▶ [INSTRUCTIONS]:
a. In the forum thread about recent manly acts, how many cans of San Miguel does the opening post say were drunk, and within how long?
b. Carry the forum thread about recent manly acts forward from its final post.

Latest manly acts you did
skel
You can't cheat karma 5,033 Posts
1. Threw a kid off the train (not a la Bond, but at the station) for disrespecting a woman
2. Helped old dude put food shopping in the whip
3. Lugged a box of rekkids down the stairs WITH NO HELP
4. Broke up a fight between 2 cats
5. Cooked a pizza, ate it, wiped fingers on jeans and necked 4 cans of San Miguel inside 2 hours, then vacuumed the crumbs.
That is all.
2. Helped old dude put food shopping in the whip
3. Lugged a box of rekkids down the stairs WITH NO HELP
4. Broke up a fight between 2 cats
5. Cooked a pizza, ate it, wiped fingers on jeans and necked 4 cans of San Miguel inside 2 hours, then vacuumed the crumbs.
That is all.
Comments
Whilst alone in the supermarket, bought feminine hygiene products at the request of the Mrs.
And got it right.
Got barred from a power station.
Dude, I ain't even flexing.
- Gonna eat sausages and fish fingers for my single man dinner tonight.
1. Days are long gone for me
2. Plenty Tommy rock*
*
Cockernee latter day: rocking horse = sauce
Ghey
2. Took a gargantuan 2-flusher
3. Crushed an entire family-sized bag of Costco brand steak jerky (after #2)
4. Parted my hair on the correct side
5. Took a siesta, and I ain't even in Mexico or wherever
Just getting warmed up for more manly shenanigans with other manly brutes tonight, which will include: games of chance; some yelling; watching a televised fight between 2 highly trained men with anger/adequacy issues; irresponsible alcohol consumption; and plausible exaggerations of truth.

Recorded data:
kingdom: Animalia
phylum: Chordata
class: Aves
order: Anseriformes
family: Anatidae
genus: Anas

---

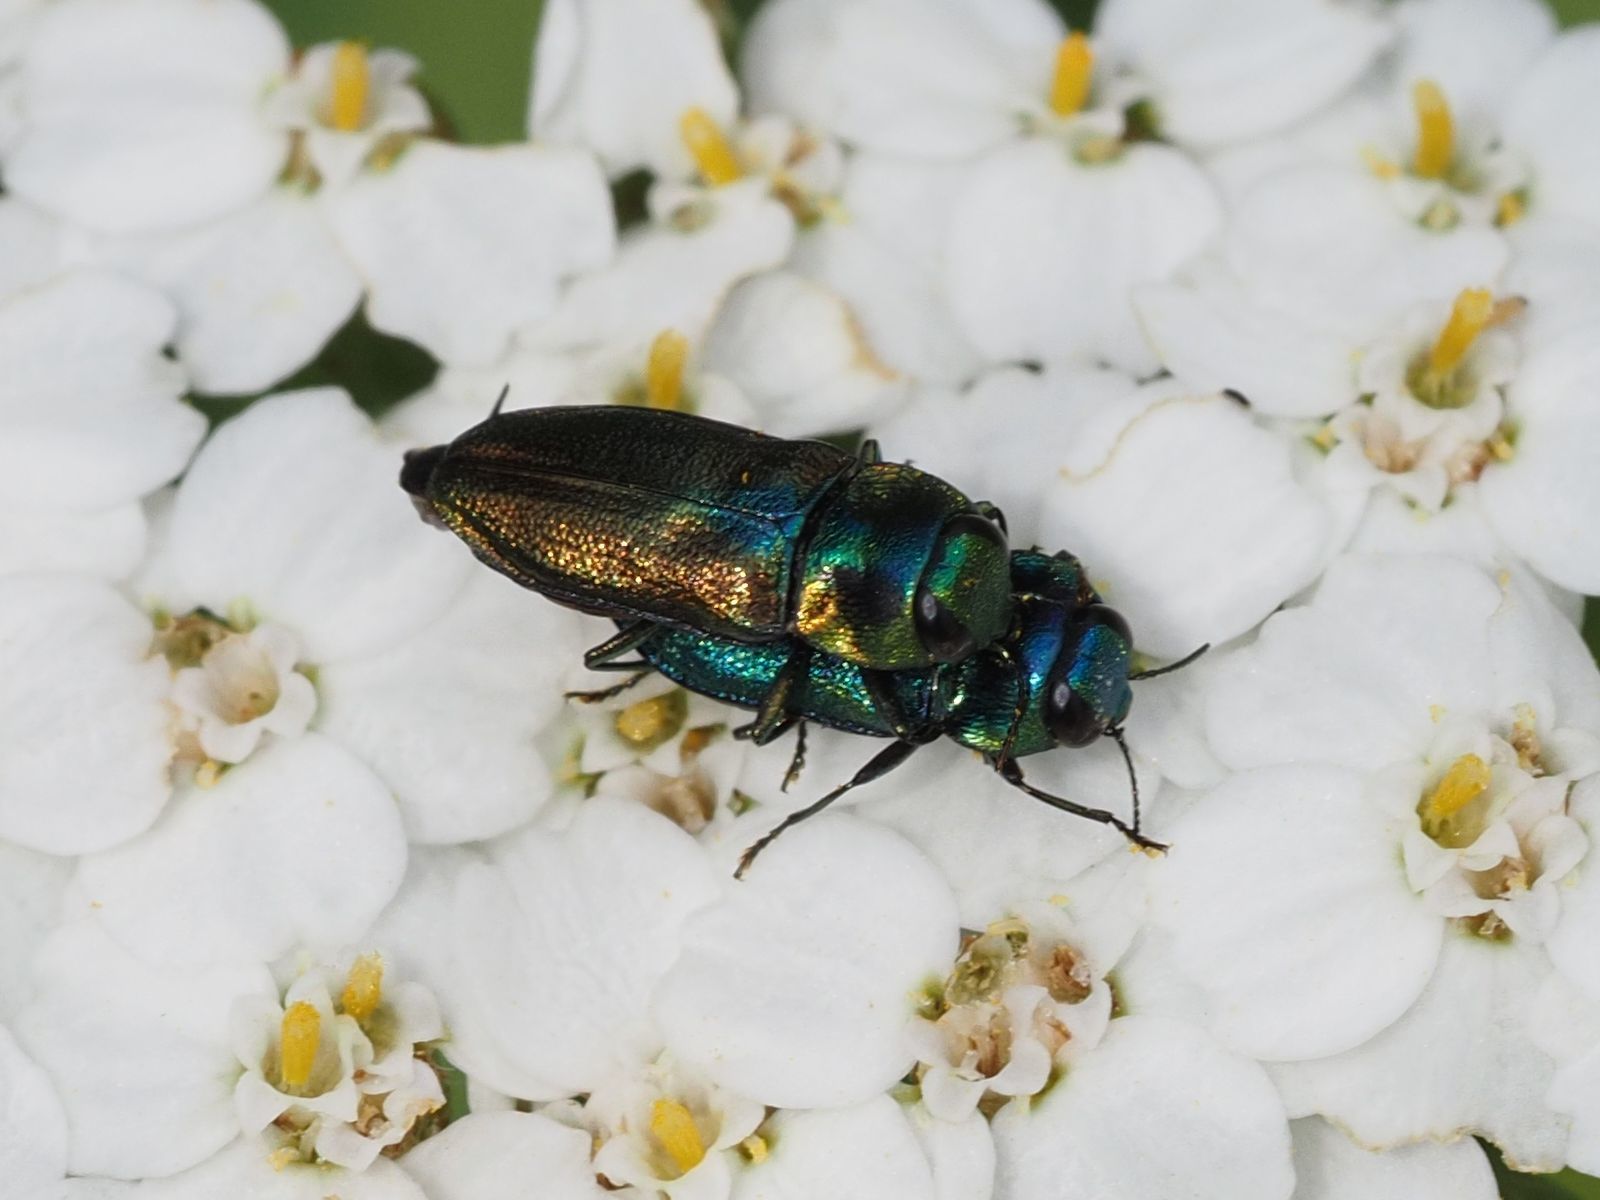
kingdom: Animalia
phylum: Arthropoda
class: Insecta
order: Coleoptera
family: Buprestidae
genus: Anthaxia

...

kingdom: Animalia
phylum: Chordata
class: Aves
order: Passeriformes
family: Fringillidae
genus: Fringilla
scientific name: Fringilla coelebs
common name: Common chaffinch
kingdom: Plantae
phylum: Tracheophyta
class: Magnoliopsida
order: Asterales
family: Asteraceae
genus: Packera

▶ [RESPONSE LIST]:
a. Four cans within two hours.

b.
Also, while there I ignored the fun police (My wife) and climbed out on rock cliffs going out into the canyon. She was not amused.
I also threw caution to the wind and ate tons of ice cream before going out for a long hike in the heat and refused to think about the possibilities of being stuck out there without a shitter for miles.
With no tears or runny nose or ya sawft.
1. Survived a 5 day hangover with help of strong drugs... taught classes on 5 day hangover, with help of strong drugs.
2. Fixed the drop valve (toilet flush-R) in the flat I share (ya see, I learnt something from living in the crack house).
3. Learnt to whiten a couple of old shirts by soaking them in a bicarb-soda & fairy liquid pre-wash... wait, is that manly, or womanly?
4. Can't think of anything else not related to servicing a young senorita on the regs, in as manly a way as possible :cheese:
Bird and bird flocked to I, whilst I regarded the array. "Do you need any help?" etc.
These were random punters, not staff.
They thought me fearless, I am sure.
Without a doubt, their eyes screamed the unspoken wish that their own men were as confident in their sexuality.
Hey, I can't turn this off and YMD, brah.
Tell me more 'bout them four cans in two hours.
LOL
Loc material.
No tears or runny nose. Straight powered through that shit!
Highlighting the Manly steps included in production of said bed..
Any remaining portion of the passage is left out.